* **Задание**:
Выпишите все фамилии из текста о свадьбе Ерофеева в именительном падеже, в порядке их появления.

* **Текст**:
Одним из таких поводов стало свадебное торжество Ерофеева и Галины Носовой, состоявшееся 21 февраля 1976 года в Москве. «Для создания шутовского фона свидетелем был приглашен Владислав Лён-Епишкин[688] с фотовспышкой», — вспоминал Игорь Авдиев[689]. «Вся свадьба получилась какая-то смехотворная…» — прибавлял он в другом варианте своих воспоминаний. «Это было весьма многолюдное, шумное и сумбурное мероприятие — „разночинство, дебош и хованщина“, — очень похожее на многие подобные сборища, в которых я впоследствии неоднократно участвовал у них дома, — писал Марк Фрейдкин. — Невесты в фате и прочего свадебного антуража, сколько я помню, не наблюдалось. В начале вечера кто-то сдуру попытался было крикнуть „горько!“, но сразу же осекся под тяжелым взглядом Вени»[690].

* **Список записей**:
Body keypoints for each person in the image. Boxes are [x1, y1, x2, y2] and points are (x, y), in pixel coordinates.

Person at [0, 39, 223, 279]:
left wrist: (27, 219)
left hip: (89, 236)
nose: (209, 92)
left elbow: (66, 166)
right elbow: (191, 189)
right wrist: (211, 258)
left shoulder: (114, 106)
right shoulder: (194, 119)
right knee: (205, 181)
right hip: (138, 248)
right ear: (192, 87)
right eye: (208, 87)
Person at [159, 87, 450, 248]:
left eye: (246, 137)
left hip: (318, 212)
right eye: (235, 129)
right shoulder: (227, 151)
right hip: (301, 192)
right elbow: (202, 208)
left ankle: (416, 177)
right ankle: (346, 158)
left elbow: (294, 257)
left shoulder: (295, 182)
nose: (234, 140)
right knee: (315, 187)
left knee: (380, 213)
* * *
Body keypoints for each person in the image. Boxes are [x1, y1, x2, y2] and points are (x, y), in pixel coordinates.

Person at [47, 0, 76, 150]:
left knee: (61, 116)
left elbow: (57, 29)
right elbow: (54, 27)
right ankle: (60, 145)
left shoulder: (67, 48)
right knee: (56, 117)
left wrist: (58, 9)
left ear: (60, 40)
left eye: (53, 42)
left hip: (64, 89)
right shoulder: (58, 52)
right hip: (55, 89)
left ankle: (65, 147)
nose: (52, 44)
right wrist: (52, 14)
---
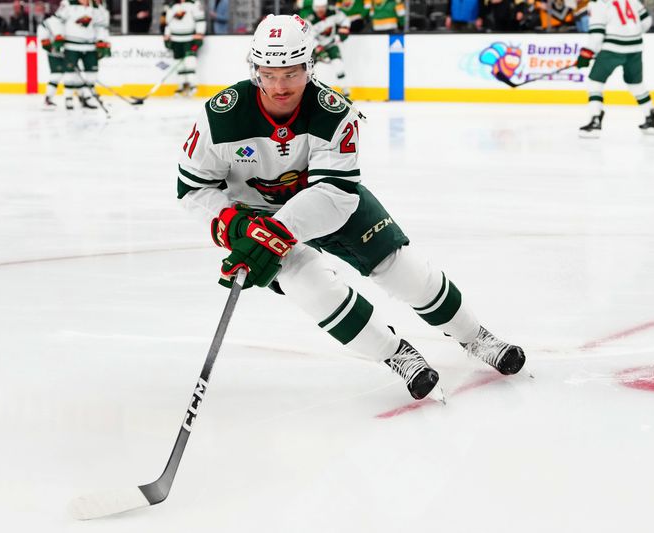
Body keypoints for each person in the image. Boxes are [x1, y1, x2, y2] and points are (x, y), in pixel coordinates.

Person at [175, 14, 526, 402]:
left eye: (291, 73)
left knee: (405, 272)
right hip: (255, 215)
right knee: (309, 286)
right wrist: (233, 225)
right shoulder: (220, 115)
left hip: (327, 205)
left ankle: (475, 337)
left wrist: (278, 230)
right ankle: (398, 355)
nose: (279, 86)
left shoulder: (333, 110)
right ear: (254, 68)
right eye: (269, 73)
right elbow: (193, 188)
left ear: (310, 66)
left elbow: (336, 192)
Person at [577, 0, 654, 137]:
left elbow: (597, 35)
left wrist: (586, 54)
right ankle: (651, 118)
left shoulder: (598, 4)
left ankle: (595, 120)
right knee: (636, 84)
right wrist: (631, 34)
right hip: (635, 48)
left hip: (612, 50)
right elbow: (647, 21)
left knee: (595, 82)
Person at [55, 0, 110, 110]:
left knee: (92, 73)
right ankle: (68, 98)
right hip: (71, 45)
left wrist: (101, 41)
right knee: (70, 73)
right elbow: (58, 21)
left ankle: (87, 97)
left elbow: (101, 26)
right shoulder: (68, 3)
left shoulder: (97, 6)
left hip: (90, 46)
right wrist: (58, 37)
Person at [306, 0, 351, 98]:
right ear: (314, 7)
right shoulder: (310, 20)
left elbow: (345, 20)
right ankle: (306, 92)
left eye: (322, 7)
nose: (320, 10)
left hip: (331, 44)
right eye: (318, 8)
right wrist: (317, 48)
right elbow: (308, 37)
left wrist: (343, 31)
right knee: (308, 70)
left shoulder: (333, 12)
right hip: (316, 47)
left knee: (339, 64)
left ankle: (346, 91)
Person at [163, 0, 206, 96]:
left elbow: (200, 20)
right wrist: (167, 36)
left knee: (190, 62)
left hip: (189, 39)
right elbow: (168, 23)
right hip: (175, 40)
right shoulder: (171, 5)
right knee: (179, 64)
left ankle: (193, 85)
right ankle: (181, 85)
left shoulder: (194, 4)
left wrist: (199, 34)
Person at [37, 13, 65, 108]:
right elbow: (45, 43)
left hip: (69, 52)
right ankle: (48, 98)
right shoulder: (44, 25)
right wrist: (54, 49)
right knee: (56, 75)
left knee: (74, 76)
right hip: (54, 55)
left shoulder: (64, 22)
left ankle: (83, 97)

* **Ваш ответ**:
Ерофеев, Носова, Лён-Епишкин, Авдиев, Фрейдкин